[Stored data entries]

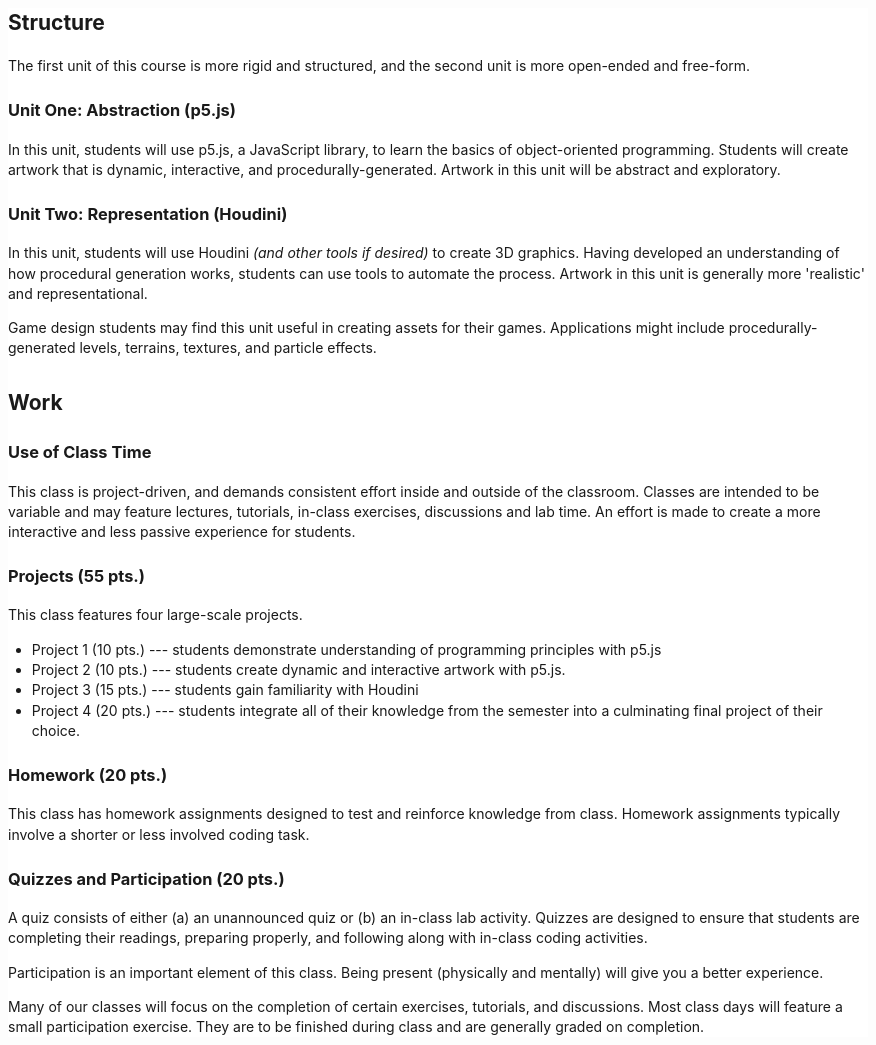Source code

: ## Structure
The first unit of this course is more rigid and structured, and the second unit is more open-ended and free-form.

### Unit One: Abstraction (p5.js)
In this unit, students will use p5.js, a JavaScript library, to learn the basics of object-oriented programming. Students will create artwork that is dynamic, interactive, and procedurally-generated. Artwork in this unit will be abstract and exploratory.

### Unit Two: Representation (Houdini)
In this unit, students will use Houdini _(and other tools if desired)_ to create 3D graphics. Having developed an understanding of how procedural generation works, students can use tools to automate the process. Artwork in this unit is generally more 'realistic' and representational.

Game design students may find this unit useful in creating assets for their games. Applications might include procedurally-generated levels, terrains, textures, and particle effects.

## Work
### Use of Class Time
This class is project-driven, and demands consistent effort inside and outside of the classroom. Classes are intended to be variable and may feature lectures, tutorials, in-class exercises, discussions and lab time. An effort is made to create a more interactive and less passive experience for students.

### Projects (55 pts.)
This class features four large-scale projects.

 * Project 1 (10 pts.) --- students demonstrate understanding of programming principles with p5.js
 * Project 2 (10 pts.) --- students create dynamic and interactive artwork with p5.js.
 * Project 3 (15 pts.) --- students gain familiarity with Houdini
 * Project 4 (20 pts.) --- students integrate all of their knowledge from the semester into a culminating final project of their choice.


### Homework (20 pts.)
This class has homework assignments designed to test and reinforce knowledge from class. Homework assignments typically involve a shorter or less involved coding task.

### Quizzes and Participation (20 pts.)
A quiz consists of either (a) an unannounced quiz or (b) an in-class lab activity. Quizzes are designed to ensure that students are completing their readings, preparing properly, and following along with in-class coding activities.

Participation is an important element of this class. Being present (physically and mentally) will give you a better experience.

Many of our classes will focus on the completion of certain exercises, tutorials, and discussions. Most class days will feature a small participation exercise. They are to be finished during class and are generally graded on completion.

» Prompt: If a line of the records includes the string "procedurally", copy it out.

» Written answer:
In this unit, students will use p5.js, a JavaScript library, to learn the basics of object-oriented programming. Students will create artwork that is dynamic, interactive, and procedurally-generated. Artwork in this unit will be abstract and exploratory.
Game design students may find this unit useful in creating assets for their games. Applications might include procedurally-generated levels, terrains, textures, and particle effects.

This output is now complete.